Slashdot Mirror

← Back to Stories (view on slashdot.org)

Do You Write Backdoors?

Posted by Cliff on from the is-'kt'-logged-in? dept.

quaxzarron asks: "I had a recent experience where one of our group of programmers wrote backdoors on some web applications we were developing, so that he could gain access to the main hosting server when the application went live. This got me thinking about how we are dependent on the integrity of the coders for the integrity of our applications. Yet in this case a more than casual glance would allow us to identify potentially malicious code.

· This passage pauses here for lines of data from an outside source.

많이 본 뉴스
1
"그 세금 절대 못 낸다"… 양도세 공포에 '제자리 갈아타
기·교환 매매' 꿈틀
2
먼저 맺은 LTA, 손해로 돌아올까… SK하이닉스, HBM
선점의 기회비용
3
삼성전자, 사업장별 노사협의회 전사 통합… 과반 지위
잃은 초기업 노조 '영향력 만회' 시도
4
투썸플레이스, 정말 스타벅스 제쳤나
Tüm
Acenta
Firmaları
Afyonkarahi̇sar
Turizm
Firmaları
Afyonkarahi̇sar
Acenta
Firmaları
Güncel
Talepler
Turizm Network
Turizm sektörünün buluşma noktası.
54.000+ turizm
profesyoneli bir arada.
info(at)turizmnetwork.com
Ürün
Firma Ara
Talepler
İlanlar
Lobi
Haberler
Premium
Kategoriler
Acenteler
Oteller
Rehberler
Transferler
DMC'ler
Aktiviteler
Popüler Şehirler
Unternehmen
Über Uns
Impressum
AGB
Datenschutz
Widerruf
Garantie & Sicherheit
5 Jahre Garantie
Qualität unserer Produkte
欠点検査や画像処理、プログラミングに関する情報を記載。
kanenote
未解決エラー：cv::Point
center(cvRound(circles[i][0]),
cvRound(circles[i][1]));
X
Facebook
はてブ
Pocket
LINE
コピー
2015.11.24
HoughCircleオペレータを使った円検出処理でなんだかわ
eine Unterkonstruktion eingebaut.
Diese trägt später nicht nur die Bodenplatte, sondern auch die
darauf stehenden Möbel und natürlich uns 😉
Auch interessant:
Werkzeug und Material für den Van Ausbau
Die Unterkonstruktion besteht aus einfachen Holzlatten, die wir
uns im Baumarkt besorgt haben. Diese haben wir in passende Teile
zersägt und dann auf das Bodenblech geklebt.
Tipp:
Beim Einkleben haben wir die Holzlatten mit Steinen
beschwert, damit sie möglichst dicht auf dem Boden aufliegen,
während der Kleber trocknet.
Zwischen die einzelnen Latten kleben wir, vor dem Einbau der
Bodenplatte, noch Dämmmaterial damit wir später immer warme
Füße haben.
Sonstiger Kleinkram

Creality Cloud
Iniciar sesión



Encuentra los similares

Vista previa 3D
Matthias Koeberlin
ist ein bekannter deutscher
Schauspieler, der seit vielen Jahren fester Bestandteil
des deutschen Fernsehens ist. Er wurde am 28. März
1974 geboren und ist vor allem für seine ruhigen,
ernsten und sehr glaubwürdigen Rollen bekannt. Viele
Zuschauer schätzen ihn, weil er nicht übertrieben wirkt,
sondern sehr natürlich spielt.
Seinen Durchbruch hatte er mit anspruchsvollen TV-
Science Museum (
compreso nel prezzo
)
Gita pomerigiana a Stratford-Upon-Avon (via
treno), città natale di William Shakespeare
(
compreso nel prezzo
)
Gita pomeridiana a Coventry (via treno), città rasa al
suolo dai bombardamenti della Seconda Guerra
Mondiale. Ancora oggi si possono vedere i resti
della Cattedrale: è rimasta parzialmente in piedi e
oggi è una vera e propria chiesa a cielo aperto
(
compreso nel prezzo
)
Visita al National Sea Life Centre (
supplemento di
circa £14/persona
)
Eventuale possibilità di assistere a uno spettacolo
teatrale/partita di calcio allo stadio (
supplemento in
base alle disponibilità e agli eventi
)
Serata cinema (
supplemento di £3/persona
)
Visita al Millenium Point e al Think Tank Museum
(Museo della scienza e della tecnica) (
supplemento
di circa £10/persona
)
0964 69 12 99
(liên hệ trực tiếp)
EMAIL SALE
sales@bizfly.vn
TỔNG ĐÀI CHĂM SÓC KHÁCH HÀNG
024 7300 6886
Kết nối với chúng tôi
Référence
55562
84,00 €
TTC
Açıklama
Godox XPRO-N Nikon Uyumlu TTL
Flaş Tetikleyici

How does this work when the clients are companies who can't perform such checks - either because they don't know how, or because the code is too large or too complex? How often do companies developing code officially sanction backdoors...even if means calling them 'security features'? How often has the Slashdot crowd put a backdoor in the code they were developing either officially or otherwise? How sustainable is the 'trust' between the developer and the client?"

1 of 791 comments (clear)

  1. Re:trust... by klparrot · · Score: 1, Offtopic
    but when it came to stock option maturity time, I got laid-off

    How did that affect your ability to exercise your stock options? The options should have been mentioned in your employment contract as part of your salary.

    The employment contract, and the stock options themselves, are legally enforceable contracts. If they didn't let you excercise the options because you were laid off, it could be because you agreed to that possibility in the employment contract or in the contract of the stock option itself.

    If that wasn't in the contract, then you should be able to go after them to exercise your stock options.